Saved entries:
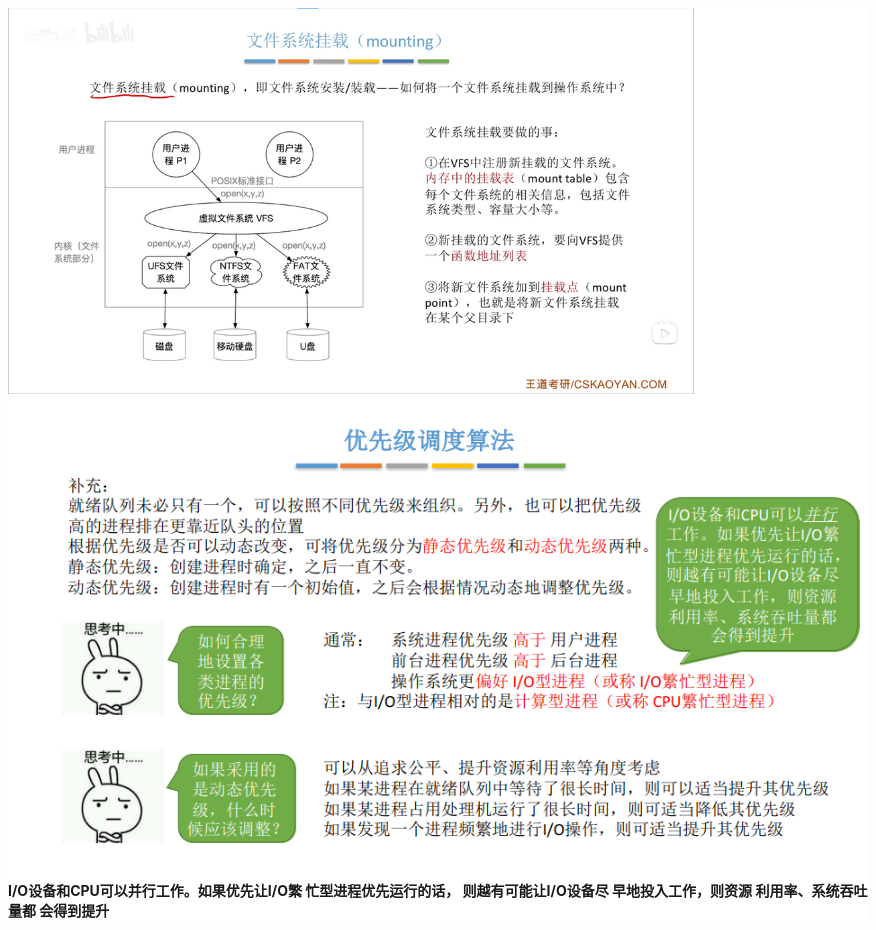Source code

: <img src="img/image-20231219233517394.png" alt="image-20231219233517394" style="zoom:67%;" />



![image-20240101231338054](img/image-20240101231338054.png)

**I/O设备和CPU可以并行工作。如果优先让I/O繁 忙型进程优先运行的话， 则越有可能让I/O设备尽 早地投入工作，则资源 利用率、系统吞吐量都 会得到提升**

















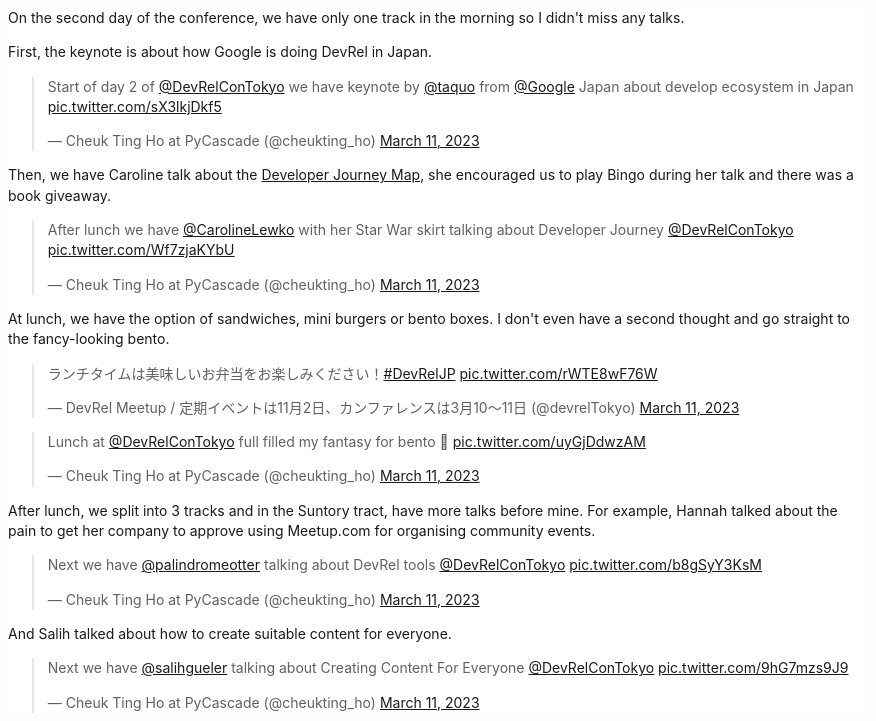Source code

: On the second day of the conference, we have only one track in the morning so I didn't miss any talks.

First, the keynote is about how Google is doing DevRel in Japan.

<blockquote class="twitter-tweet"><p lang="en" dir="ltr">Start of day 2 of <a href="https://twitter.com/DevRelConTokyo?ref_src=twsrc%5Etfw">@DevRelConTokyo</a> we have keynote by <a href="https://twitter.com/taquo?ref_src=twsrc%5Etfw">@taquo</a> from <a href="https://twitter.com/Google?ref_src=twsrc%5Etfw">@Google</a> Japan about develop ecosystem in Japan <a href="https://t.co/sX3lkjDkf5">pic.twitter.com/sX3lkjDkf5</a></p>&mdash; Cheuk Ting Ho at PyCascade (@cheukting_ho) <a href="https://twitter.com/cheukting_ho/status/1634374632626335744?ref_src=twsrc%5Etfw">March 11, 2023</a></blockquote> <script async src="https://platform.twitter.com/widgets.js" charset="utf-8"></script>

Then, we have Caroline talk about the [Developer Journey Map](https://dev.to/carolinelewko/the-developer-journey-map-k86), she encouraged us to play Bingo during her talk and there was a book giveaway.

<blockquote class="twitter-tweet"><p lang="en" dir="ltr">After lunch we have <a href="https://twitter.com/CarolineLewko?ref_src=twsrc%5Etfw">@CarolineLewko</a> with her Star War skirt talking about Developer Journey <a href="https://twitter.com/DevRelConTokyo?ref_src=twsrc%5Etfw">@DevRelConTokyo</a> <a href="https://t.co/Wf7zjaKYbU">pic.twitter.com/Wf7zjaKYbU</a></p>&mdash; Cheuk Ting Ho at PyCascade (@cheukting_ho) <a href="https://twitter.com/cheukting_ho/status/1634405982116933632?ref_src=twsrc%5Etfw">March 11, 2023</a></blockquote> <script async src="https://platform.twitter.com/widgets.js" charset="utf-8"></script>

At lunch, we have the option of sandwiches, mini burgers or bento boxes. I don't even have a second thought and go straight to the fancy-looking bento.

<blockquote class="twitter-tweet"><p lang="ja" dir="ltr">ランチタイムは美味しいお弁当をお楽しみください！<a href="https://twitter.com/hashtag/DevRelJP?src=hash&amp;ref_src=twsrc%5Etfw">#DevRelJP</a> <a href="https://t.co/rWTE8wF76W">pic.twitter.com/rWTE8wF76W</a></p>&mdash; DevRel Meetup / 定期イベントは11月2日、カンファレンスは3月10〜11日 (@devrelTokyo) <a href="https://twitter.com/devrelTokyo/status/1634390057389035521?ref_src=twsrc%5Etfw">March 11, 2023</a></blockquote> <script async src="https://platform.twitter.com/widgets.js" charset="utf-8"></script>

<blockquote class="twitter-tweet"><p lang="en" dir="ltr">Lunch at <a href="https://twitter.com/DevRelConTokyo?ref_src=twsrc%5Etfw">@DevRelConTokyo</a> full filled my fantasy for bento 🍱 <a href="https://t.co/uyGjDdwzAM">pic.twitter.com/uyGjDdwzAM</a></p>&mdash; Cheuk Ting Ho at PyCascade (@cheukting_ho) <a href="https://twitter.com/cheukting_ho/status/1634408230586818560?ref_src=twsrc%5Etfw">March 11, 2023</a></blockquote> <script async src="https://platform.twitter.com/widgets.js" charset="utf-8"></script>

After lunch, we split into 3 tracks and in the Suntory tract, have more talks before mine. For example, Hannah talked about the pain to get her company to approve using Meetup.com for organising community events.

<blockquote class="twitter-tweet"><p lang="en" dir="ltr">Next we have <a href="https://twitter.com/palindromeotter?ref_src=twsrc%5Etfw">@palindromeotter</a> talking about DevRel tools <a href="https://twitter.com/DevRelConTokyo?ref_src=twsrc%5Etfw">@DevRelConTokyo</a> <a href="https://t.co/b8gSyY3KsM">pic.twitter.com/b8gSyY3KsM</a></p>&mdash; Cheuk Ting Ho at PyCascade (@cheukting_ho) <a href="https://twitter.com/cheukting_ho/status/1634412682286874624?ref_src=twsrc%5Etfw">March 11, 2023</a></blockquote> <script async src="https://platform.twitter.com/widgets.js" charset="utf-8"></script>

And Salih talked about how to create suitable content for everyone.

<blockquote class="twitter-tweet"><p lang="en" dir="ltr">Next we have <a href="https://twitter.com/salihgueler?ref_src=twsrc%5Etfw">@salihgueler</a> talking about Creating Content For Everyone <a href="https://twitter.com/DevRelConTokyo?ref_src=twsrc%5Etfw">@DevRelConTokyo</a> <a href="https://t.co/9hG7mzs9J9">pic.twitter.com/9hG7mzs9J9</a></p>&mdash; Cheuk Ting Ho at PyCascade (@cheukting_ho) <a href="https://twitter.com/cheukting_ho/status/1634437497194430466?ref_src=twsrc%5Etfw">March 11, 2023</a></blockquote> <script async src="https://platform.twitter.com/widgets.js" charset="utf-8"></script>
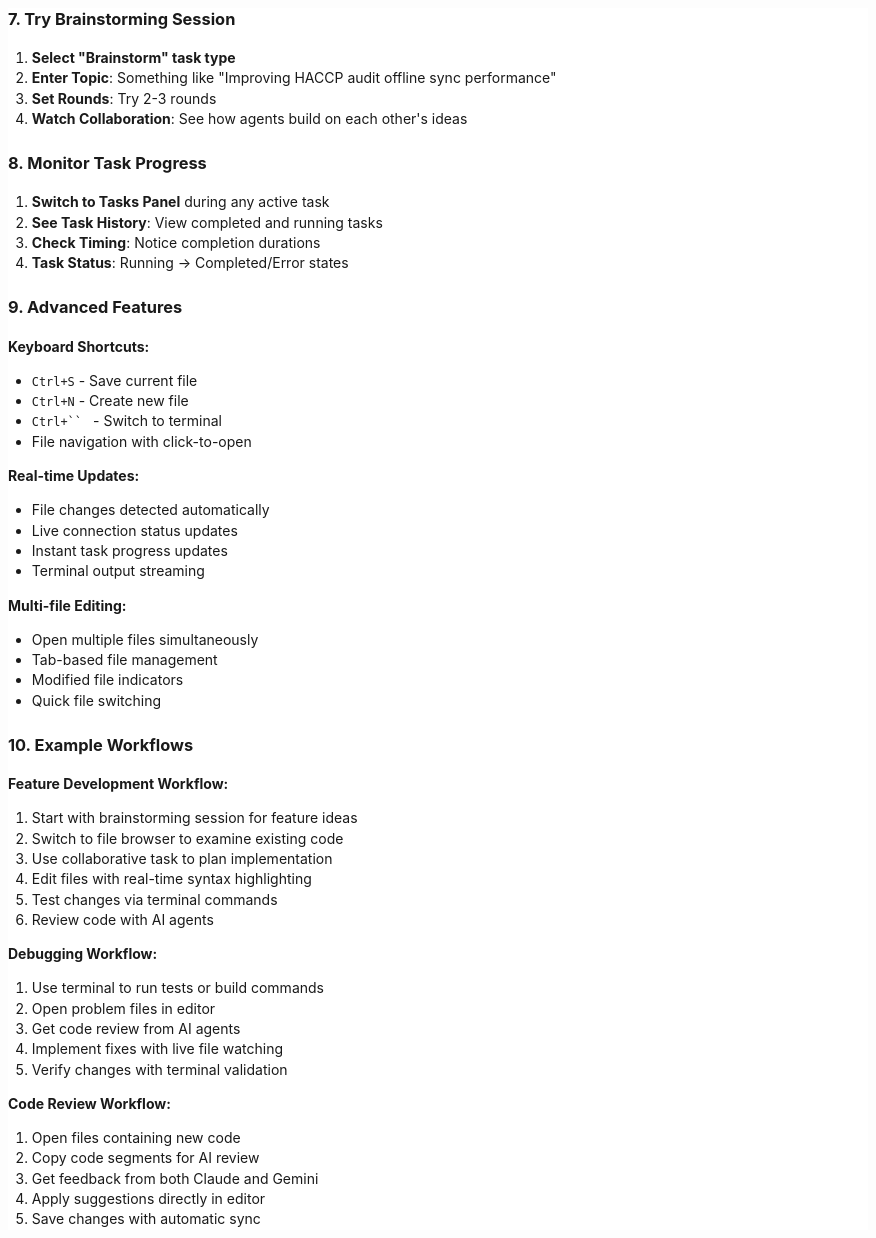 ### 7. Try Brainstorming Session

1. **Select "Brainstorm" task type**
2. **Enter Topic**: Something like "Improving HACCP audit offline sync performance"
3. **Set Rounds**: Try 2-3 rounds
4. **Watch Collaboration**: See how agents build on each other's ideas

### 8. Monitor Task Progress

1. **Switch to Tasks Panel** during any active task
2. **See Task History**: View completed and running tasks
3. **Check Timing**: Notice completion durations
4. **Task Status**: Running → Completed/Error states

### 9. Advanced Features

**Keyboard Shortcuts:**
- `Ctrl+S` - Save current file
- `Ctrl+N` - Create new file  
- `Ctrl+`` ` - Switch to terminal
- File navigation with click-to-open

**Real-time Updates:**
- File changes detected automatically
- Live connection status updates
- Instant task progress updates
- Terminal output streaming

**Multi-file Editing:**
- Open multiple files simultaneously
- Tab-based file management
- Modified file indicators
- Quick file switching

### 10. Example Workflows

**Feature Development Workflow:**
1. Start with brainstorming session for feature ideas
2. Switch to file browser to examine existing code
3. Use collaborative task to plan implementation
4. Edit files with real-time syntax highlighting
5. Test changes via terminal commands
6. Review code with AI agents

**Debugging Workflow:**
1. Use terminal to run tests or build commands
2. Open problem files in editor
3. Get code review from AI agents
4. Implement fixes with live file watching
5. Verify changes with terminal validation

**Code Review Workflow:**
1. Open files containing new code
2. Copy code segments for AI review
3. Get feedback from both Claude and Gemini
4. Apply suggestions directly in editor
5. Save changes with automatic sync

**TASK DESCRIPTION:**
Collect each line of the records that contains the string "files", and copy every such line in full.

**EXERCISE RESPONSE:**
- Open multiple files simultaneously
4. Edit files with real-time syntax highlighting
2. Open problem files in editor
1. Open files containing new code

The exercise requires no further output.